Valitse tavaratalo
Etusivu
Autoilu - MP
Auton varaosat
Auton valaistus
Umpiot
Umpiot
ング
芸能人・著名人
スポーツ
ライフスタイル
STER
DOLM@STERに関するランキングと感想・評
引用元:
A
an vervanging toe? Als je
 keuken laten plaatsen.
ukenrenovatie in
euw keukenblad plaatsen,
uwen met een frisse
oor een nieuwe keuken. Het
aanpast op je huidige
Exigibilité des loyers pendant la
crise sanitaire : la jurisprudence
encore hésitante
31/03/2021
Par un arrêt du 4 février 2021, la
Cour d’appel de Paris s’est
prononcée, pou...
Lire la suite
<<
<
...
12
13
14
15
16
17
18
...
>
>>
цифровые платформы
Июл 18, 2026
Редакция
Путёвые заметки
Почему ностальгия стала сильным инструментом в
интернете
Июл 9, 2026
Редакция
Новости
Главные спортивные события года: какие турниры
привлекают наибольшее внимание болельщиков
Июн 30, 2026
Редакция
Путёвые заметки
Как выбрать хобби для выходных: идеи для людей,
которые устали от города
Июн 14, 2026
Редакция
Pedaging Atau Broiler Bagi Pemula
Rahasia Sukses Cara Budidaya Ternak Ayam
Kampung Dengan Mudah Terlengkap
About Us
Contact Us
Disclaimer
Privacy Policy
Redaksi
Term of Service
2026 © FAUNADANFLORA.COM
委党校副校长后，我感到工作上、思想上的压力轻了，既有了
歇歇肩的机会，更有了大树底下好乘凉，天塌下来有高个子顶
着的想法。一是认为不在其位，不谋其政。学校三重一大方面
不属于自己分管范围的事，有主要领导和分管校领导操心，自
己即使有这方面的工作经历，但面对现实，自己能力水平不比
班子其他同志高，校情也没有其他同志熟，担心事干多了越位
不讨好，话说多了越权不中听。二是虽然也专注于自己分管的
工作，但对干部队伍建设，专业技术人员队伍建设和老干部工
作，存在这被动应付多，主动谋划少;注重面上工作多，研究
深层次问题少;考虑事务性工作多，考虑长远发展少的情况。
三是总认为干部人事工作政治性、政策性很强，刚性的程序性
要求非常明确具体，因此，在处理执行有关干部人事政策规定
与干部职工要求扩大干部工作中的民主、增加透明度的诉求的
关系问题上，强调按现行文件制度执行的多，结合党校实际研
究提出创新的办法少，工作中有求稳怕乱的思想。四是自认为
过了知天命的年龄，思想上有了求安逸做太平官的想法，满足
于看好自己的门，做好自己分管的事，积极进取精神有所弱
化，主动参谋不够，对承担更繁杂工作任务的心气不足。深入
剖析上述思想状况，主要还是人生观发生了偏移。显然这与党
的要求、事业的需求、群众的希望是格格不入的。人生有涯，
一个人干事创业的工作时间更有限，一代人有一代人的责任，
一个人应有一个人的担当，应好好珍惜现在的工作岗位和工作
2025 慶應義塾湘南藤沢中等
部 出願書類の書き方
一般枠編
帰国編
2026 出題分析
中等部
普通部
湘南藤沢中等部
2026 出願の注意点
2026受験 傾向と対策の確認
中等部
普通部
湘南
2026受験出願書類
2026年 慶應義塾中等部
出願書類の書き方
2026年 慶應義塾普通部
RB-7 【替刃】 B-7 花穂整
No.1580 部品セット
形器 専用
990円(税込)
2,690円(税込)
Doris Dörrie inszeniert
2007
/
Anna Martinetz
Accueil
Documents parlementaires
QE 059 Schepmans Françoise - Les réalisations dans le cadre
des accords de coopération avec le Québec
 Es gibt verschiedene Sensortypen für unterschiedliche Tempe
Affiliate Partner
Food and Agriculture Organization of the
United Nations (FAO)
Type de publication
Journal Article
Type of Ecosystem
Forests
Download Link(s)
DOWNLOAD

**PROMPT:**
Reproduce the text of every record above line for line, with no changes at all.

**YOUR SOLUTION:**
Valitse tavaratalo
Etusivu
Autoilu - MP
Auton varaosat
Auton valaistus
Umpiot
Umpiot
ング
芸能人・著名人
スポーツ
ライフスタイル
STER
DOLM@STERに関するランキングと感想・評
引用元:
A
an vervanging toe? Als je
 keuken laten plaatsen.
ukenrenovatie in
euw keukenblad plaatsen,
uwen met een frisse
oor een nieuwe keuken. Het
aanpast op je huidige
Exigibilité des loyers pendant la
crise sanitaire : la jurisprudence
encore hésitante
31/03/2021
Par un arrêt du 4 février 2021, la
Cour d’appel de Paris s’est
prononcée, pou...
Lire la suite
<<
<
...
12
13
14
15
16
17
18
...
>
>>
цифровые платформы
Июл 18, 2026
Редакция
Путёвые заметки
Почему ностальгия стала сильным инструментом в
интернете
Июл 9, 2026
Редакция
Новости
Главные спортивные события года: какие турниры
привлекают наибольшее внимание болельщиков
Июн 30, 2026
Редакция
Путёвые заметки
Как выбрать хобби для выходных: идеи для людей,
которые устали от города
Июн 14, 2026
Редакция
Pedaging Atau Broiler Bagi Pemula
Rahasia Sukses Cara Budidaya Ternak Ayam
Kampung Dengan Mudah Terlengkap
About Us
Contact Us
Disclaimer
Privacy Policy
Redaksi
Term of Service
2026 © FAUNADANFLORA.COM
委党校副校长后，我感到工作上、思想上的压力轻了，既有了
歇歇肩的机会，更有了大树底下好乘凉，天塌下来有高个子顶
着的想法。一是认为不在其位，不谋其政。学校三重一大方面
不属于自己分管范围的事，有主要领导和分管校领导操心，自
己即使有这方面的工作经历，但面对现实，自己能力水平不比
班子其他同志高，校情也没有其他同志熟，担心事干多了越位
不讨好，话说多了越权不中听。二是虽然也专注于自己分管的
工作，但对干部队伍建设，专业技术人员队伍建设和老干部工
作，存在这被动应付多，主动谋划少;注重面上工作多，研究
深层次问题少;考虑事务性工作多，考虑长远发展少的情况。
三是总认为干部人事工作政治性、政策性很强，刚性的程序性
要求非常明确具体，因此，在处理执行有关干部人事政策规定
与干部职工要求扩大干部工作中的民主、增加透明度的诉求的
关系问题上，强调按现行文件制度执行的多，结合党校实际研
究提出创新的办法少，工作中有求稳怕乱的思想。四是自认为
过了知天命的年龄，思想上有了求安逸做太平官的想法，满足
于看好自己的门，做好自己分管的事，积极进取精神有所弱
化，主动参谋不够，对承担更繁杂工作任务的心气不足。深入
剖析上述思想状况，主要还是人生观发生了偏移。显然这与党
的要求、事业的需求、群众的希望是格格不入的。人生有涯，
一个人干事创业的工作时间更有限，一代人有一代人的责任，
一个人应有一个人的担当，应好好珍惜现在的工作岗位和工作
2025 慶應義塾湘南藤沢中等
部 出願書類の書き方
一般枠編
帰国編
2026 出題分析
中等部
普通部
湘南藤沢中等部
2026 出願の注意点
2026受験 傾向と対策の確認
中等部
普通部
湘南
2026受験出願書類
2026年 慶應義塾中等部
出願書類の書き方
2026年 慶應義塾普通部
RB-7 【替刃】 B-7 花穂整
No.1580 部品セット
形器 専用
990円(税込)
2,690円(税込)
Doris Dörrie inszeniert
2007
/
Anna Martinetz
Accueil
Documents parlementaires
QE 059 Schepmans Françoise - Les réalisations dans le cadre
des accords de coopération avec le Québec
 Es gibt verschiedene Sensortypen für unterschiedliche Tempe
Affiliate Partner
Food and Agriculture Organization of the
United Nations (FAO)
Type de publication
Journal Article
Type of Ecosystem
Forests
Download Link(s)
DOWNLOAD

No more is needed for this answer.